The move comes as U.S. authorities have not raised the federal debt ceiling, with the U.S. Treasury expecting to exhaust its extraordinary measures by Oct. 17, leaving cash reserves of just US$30 billion. The rating agency says that it continues to believe that the debt ceiling will be raised soon, but it notes that “the political brinkmanship and reduced financing flexibility could increase the risk of a U.S. default.”

The Treasury would still have some capacity to make payments after Oct. 17, but Fitch warns that it would face volatile revenue and expenditure flows. “The U.S. risks being forced to incur widespread delays of payments to suppliers and employees, as well as social security payments to citizens – all of which would damage the perception of U.S. sovereign creditworthiness and the economy,” it says.

Additionally, Fitch says that the prolonged negotiations over raising the debt ceiling “risks undermining confidence in the role of the U.S. dollar as the preeminent global reserve currency, by casting doubt over the full faith and credit of the U.S.”

And, it says that the repeated brinkmanship over raising the debt ceiling “also dents confidence in the effectiveness of the U.S. government and political institutions, and in the coherence and credibility of economic policy. It will also have some detrimental effect on the U.S. economy.”

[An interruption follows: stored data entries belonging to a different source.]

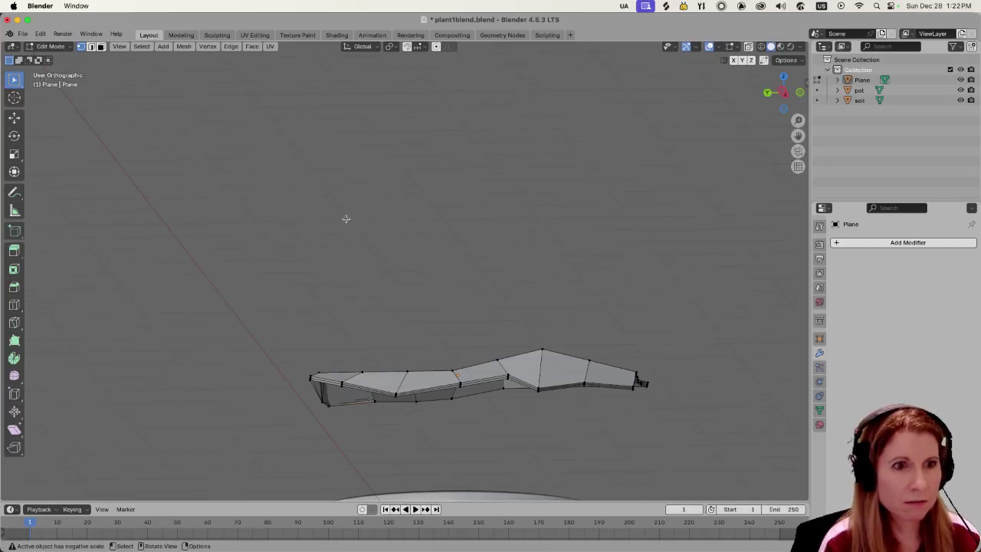
left_click(782, 47)
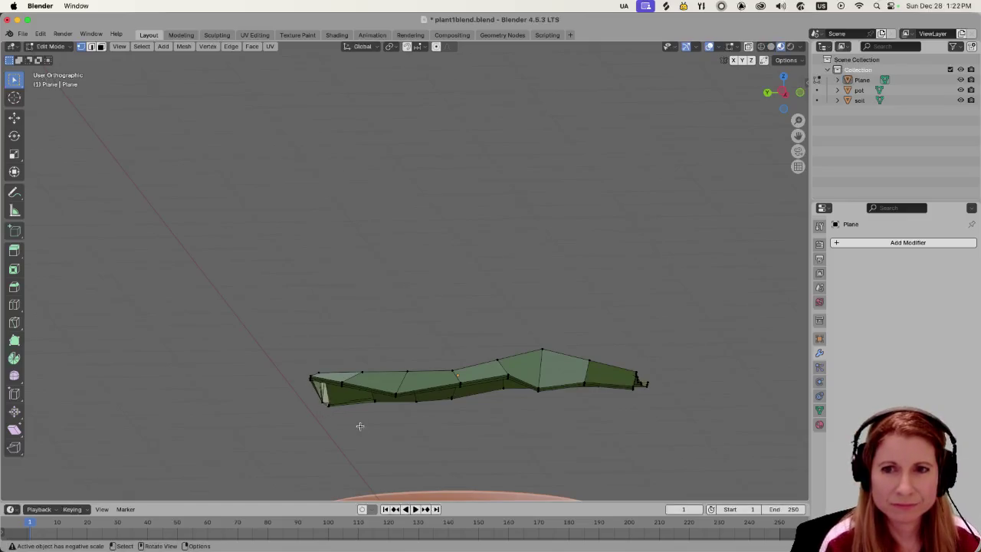
mouse_move(350, 453)
middle_mouse_down()
mouse_move(438, 479)
mouse_move(333, 477)
mouse_move(387, 407)
mouse_move(407, 351)
middle_mouse_up()
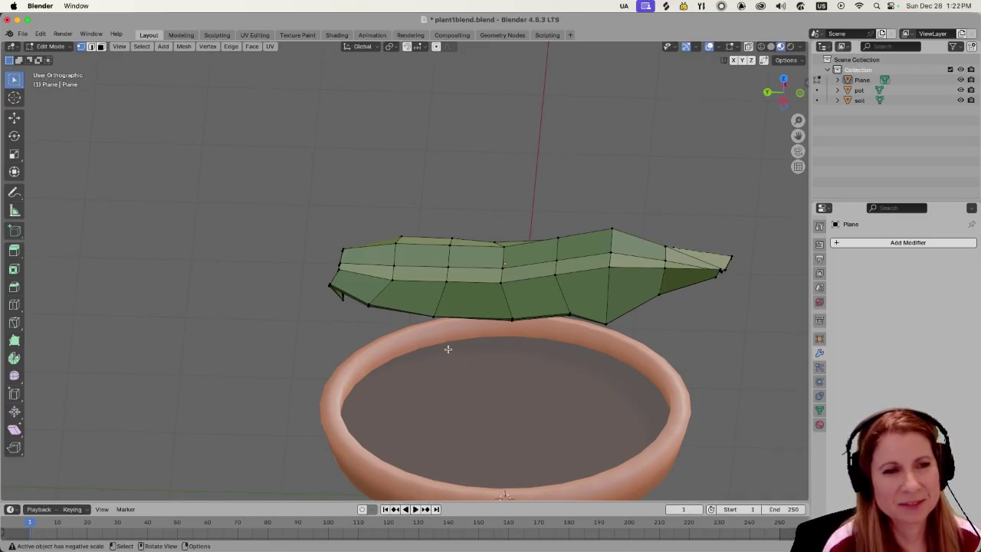
mouse_move(447, 348)
middle_mouse_down()
mouse_move(395, 327)
mouse_move(395, 308)
middle_mouse_up()
Select an underside edge of the leaf and enable Proportional Editing.
left_click(382, 314)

Fitch expects to resolve the rating watch by the end of the first quarter of 2014 at the latest, although the timing will depend on events, including the duration of any agreement to raise the debt ceiling, it says. Although, if a default occurs, Fitch would downgrade the U.S. sovereign until the default event is cured, it says.

Assuming that there is a deal to raise the debt ceiling and to resolve the government shutdown, “the outcome of a subsequent review of the ratings would take into account the manner and duration of the agreement and the perceived risk of a similar episode occurring in the future,” it says.

The rating agency also notes that risks to the financial sector are low, and that it has a stable outlook on the U.S. banking sector.